Até que um dia ele conheceu Jesus verdadeiramente, e se apaixonou, a ponto de tomar frente em ministérios da igreja. Foi um homem de Deus, daqueles de tirar a roupa do corpo para dar a quem precisasse, um exemplo para todos nós. Até aprender a tocar violão ele aprendeu.

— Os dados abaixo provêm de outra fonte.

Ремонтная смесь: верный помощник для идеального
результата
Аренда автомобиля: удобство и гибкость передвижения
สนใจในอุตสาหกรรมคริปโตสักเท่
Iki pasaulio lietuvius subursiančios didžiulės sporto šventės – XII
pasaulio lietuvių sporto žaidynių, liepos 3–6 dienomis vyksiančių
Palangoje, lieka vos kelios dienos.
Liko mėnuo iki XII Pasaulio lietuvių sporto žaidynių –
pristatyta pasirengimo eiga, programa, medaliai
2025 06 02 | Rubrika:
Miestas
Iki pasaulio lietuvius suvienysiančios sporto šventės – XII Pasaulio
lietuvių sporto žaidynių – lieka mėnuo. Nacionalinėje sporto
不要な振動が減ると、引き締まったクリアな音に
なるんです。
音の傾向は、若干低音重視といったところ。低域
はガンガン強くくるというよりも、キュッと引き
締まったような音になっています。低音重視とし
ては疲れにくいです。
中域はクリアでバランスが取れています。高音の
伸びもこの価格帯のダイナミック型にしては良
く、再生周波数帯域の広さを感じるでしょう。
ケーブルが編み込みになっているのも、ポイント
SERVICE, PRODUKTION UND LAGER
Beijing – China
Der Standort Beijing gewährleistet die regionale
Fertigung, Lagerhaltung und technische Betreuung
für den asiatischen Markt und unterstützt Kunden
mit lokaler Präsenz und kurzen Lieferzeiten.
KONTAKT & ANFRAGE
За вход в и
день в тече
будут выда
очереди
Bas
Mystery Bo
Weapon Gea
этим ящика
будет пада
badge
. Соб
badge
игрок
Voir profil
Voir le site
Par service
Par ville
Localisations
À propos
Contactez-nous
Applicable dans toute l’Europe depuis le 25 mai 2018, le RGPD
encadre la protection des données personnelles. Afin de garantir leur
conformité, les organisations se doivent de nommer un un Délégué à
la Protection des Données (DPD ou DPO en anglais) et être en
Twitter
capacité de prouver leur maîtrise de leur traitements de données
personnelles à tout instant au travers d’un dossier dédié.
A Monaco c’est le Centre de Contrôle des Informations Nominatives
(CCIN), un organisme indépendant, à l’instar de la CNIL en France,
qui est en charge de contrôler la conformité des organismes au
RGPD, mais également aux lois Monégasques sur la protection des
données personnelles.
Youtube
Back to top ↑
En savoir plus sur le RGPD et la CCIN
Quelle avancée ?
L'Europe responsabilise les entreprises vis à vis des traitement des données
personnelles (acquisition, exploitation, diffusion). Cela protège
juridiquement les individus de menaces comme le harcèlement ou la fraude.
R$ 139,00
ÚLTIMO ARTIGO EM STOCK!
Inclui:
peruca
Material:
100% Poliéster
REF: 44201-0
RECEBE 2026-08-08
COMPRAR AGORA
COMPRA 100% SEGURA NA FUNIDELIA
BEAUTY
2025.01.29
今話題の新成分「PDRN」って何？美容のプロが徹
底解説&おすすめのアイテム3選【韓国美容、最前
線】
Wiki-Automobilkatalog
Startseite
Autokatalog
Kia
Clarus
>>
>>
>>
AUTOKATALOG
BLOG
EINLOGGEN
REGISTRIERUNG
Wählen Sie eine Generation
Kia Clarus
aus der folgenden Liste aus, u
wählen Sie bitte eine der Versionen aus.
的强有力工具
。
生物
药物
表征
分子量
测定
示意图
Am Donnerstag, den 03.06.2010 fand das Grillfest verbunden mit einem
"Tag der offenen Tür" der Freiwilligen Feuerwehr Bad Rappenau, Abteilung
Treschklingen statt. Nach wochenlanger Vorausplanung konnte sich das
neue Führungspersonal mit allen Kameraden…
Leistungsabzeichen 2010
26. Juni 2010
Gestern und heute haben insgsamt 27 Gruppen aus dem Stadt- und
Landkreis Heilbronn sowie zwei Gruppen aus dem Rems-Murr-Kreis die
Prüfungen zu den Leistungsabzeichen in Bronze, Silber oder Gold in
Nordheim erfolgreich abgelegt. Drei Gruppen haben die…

Era amante de Maria, mãe de Deus, cantava lindos louvores e participávamos de um grupo de oração, onde éramos o exemplo de casal, tanto na igreja, como na família e nos grupos de amigos. Tínhamos muito orgulho da nossa família.

Em dezembro do ano passado, nas vésperas do Natal, ele disse Feliz Natal para nossos filhos e deu um forte abraço em cada um, pois só os veríamos no dia seguinte. Exatamente dia 24 de dezembro, aconteceu meu maior pesadelo. Estávamos com as malas prontas para viajar, ele acabou de colocá-las no carro, voltou para mim na sala e disse que quase desmaiou lá fora. Eu assustada, corri para pegar minha bolsa para levá-lo ao pronto socorro, quando ele, sentado no sofá, simplesmente teve um infarto, bem na minha frente.

Meu chão se abriu e meu mundo perdeu a cor. Ele teve um infarto fulminante e chegando ao hospital, teve mais duas paradas cardíacas e tomou cargas de choque. Ficou dezessete dias na UTI. Eu ia visitá-lo todos os dias. Tenho certeza de que lutou com todas as forças, mas Deus o levou.

Hoje estou aqui, tentando sobreviver, hora rindo, hora chorando. Sei que Deus fez o melhor, pois se ficasse, não seria o mesmo, teria muitas limitações e ele não merecia sofrer. Vivo um dia por vez.

Creio em Deus e acredito que um dia nos encontraremos.